Es hora de entrar. Dos porteros que, a primera vista parecen intimidantes, pero te reciben con una sonrisa;solo te chequean por seguridad. “Todo en orden, adelante caballero” dicen con entusiasmo antes de pasar al segundo filtro.
Un golpe de calor, luces deslumbrantes, olor a fabuloso y música al ritmo de la guaracha te envuelven. Las ansias por bailar crecen, pero primero hay que pagar. “Cincuenta pesos entrada, diez guardarropa” dice un letrero de lona sobre la taquilla polarizada, que esconde el rostro de quien cobra.
A un lado, una pareja de viejitos murmuran entre ellos,celebrando que los precios no han subido en años. “Así da gusto venir”, dicen. Para muchos, este es un lugar para la gente del barrio, donde no sobra el dinero, pero sí las ganas de bailar.
Ya es hora de entrar, el primer piso espera. Sin embargo, un escenario vacío sorprende: los músicos aún no han llegado. Pero, desde el segundo piso, una cumbia en vivo se filtra por las escaleras. Corre, sube, mientras el retumbar de los timbales sacude el suelo y el alboroto de la gente anticipa la fiesta.
El segundo piso, como una copia exacta del primero, se abre como un santuario del baile. Al frente, el escenario cobra vida; sobre él, los músicos con sus melenas largas y joyería dorada lucen trajes grises tan brillantes que reflejan las luces del salón como espejos en movimientos. Acordeones, trompetas y timbaleshacen sonar el ritmo de la “rumba cha cha cha”.
Este sonido tan clásico comienza a llenar el espacio: las primeras notas son un llamado, un empujón suave que invita a bailar en una pista alumbrada por luces de colores que cuelgan sobre el techo.
La música se desliza por las mesas de metal que rodean la pista, atraviesa las sillas gastadas y llega hasta la esquina donde está la barra, allí cervezas, cubas y azulitos esperan a ser llevadas. Todo está en su sitio, como una maquinaria que solo se detiene para cambiar de escenario; arriba o abajo, pero nunca para apagar la música.
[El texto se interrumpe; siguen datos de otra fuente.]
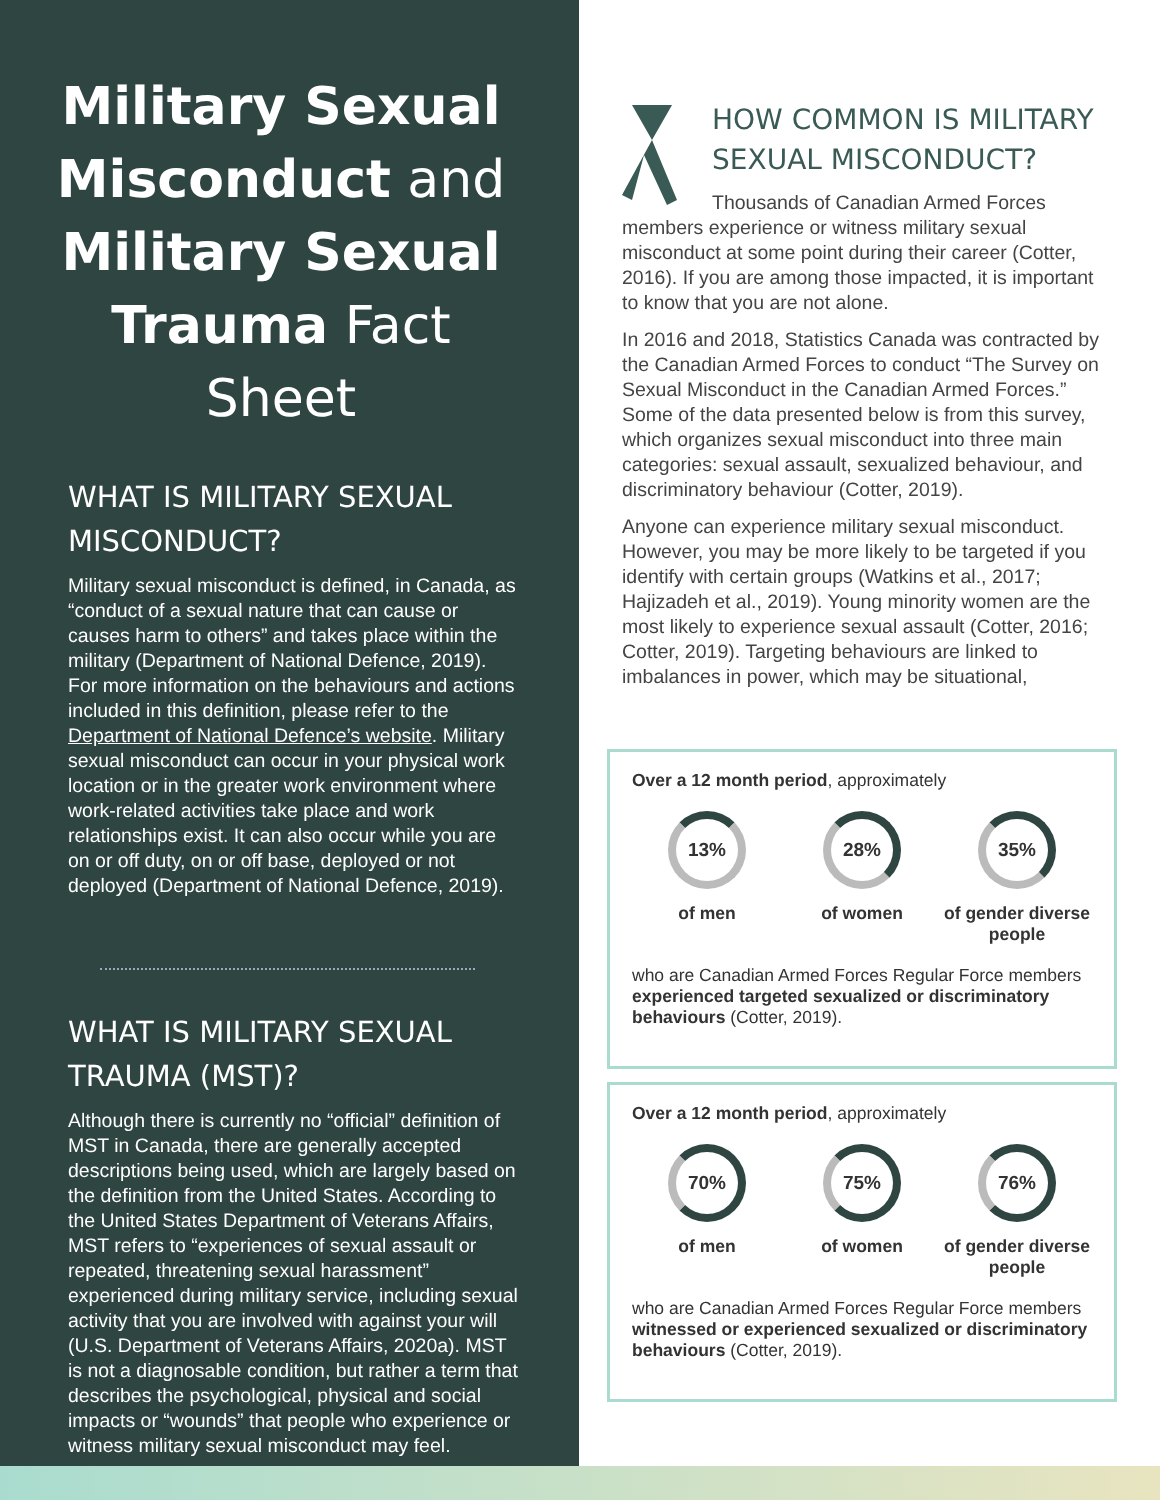Military Sexual Misconduct and Military Sexual Trauma Fact Sheet
WHAT IS MILITARY SEXUAL MISCONDUCT?
Military sexual misconduct is defined, in Canada, as “conduct of a sexual nature that can cause or causes harm to others” and takes place within the military (Department of National Defence, 2019). For more information on the behaviours and actions included in this definition, please refer to the Department of National Defence’s website. Military sexual misconduct can occur in your physical work location or in the greater work environment where work-related activities take place and work relationships exist. It can also occur while you are on or off duty, on or off base, deployed or not deployed (Department of National Defence, 2019).
WHAT IS MILITARY SEXUAL TRAUMA (MST)?
Although there is currently no “official” definition of MST in Canada, there are generally accepted descriptions being used, which are largely based on the definition from the United States. According to the United States Department of Veterans Affairs, MST refers to “experiences of sexual assault or repeated, threatening sexual harassment” experienced during military service, including sexual activity that you are involved with against your will (U.S. Department of Veterans Affairs, 2020a). MST is not a diagnosable condition, but rather a term that describes the psychological, physical and social impacts or “wounds” that people who experience or witness military sexual misconduct may feel.
HOW COMMON IS MILITARY SEXUAL MISCONDUCT?
Thousands of Canadian Armed Forces members experience or witness military sexual misconduct at some point during their career (Cotter, 2016). If you are among those impacted, it is important to know that you are not alone.
In 2016 and 2018, Statistics Canada was contracted by the Canadian Armed Forces to conduct “The Survey on Sexual Misconduct in the Canadian Armed Forces.” Some of the data presented below is from this survey, which organizes sexual misconduct into three main categories: sexual assault, sexualized behaviour, and discriminatory behaviour (Cotter, 2019).
Anyone can experience military sexual misconduct. However, you may be more likely to be targeted if you identify with certain groups (Watkins et al., 2017; Hajizadeh et al., 2019). Young minority women are the most likely to experience sexual assault (Cotter, 2016; Cotter, 2019). Targeting behaviours are linked to imbalances in power, which may be situational,
Over a 12 month period, approximately
13%
of men
28%
of women
35%
of gender diverse people
who are Canadian Armed Forces Regular Force members experienced targeted sexualized or discriminatory behaviours (Cotter, 2019).
Over a 12 month period, approximately
70%
of men
75%
of women
76%
of gender diverse people
who are Canadian Armed Forces Regular Force members witnessed or experienced sexualized or discriminatory behaviours (Cotter, 2019).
Alrededor de la pista, entre bailes de un ritmo lento pero constante, cabelleras mayormente grises hacen presencia. Rostros curtidos por los años se iluminan con cada acorde, y las arrugas, lejos de ser marcas de tiempo, parecen mapas de incontables noches de baile.
Los hombres visten con esmero: camisas bien planchadas, pantalones de vestir, relojes y zapatos lustrados que replican contra el suelo en cada paso. Cada detalle de su atuendo parece ensayado con la misma precisión que sus movimientos.
Entre ellos, los pachucos destacan con sus trajes holgados y de colores vivos, con la tan característica pluma en el sombrero, zapatos bicolor, la joyería dorada y su porte peculiar y propio de estos personajes.
Las mujeres, elegantes y con un abanico para soportar el calor, caminan con la misma gracia con la que bailan. Vestidos elegantes, patrones florales y de leopardo, con tacones tan altos que desafían la edad y labios pintados con la seguridad de quien ha vivido el ritmo en la piel.
En las mesas, quienes desean un descanso se sientan y charlan con sus amigos; la mayoría se conoce, ya sea por un apodo o por su presencia constante, pueses costumbre que asistan cada semana. Después de ponerse al día y botanear unos chicharrones o cacahuates es hora de seguir bailando.
Un bastón, testigo silencioso de años vividos, queda olvidado en una de esas sillas donde otros descansan, mientras su dueño se sumerge en el ritmo. Porque aquí, en la pista, la cumbia no solo es música: es un elixir que rejuvenece. Cada paso y cada giro desafían el tiempo, haciendo olvidar dolencias y preocupaciones.
Y así, entre luces brillantes, risas y pasos se entrelazan al ritmo de la cumbia, el Salón Caribe se convierte en algo más que un simple espacio de baile. Es una comunidad, un refugio donde el tiempo se detiene y las personas se conocen por el simple hecho de compartir el momento. Aquí cada rostro tiene una historia, cada paso una memoria y cada sonrisa un eco de noches pasadas.
El caribe no es un lugar donde solo se viene bailar. Aquí se han conocido parejas que, décadas después, siguen girando en la pista. Algunos regresan buscando la sombra de un amor perdido, otros, la juventud que creen haber dejado atrás.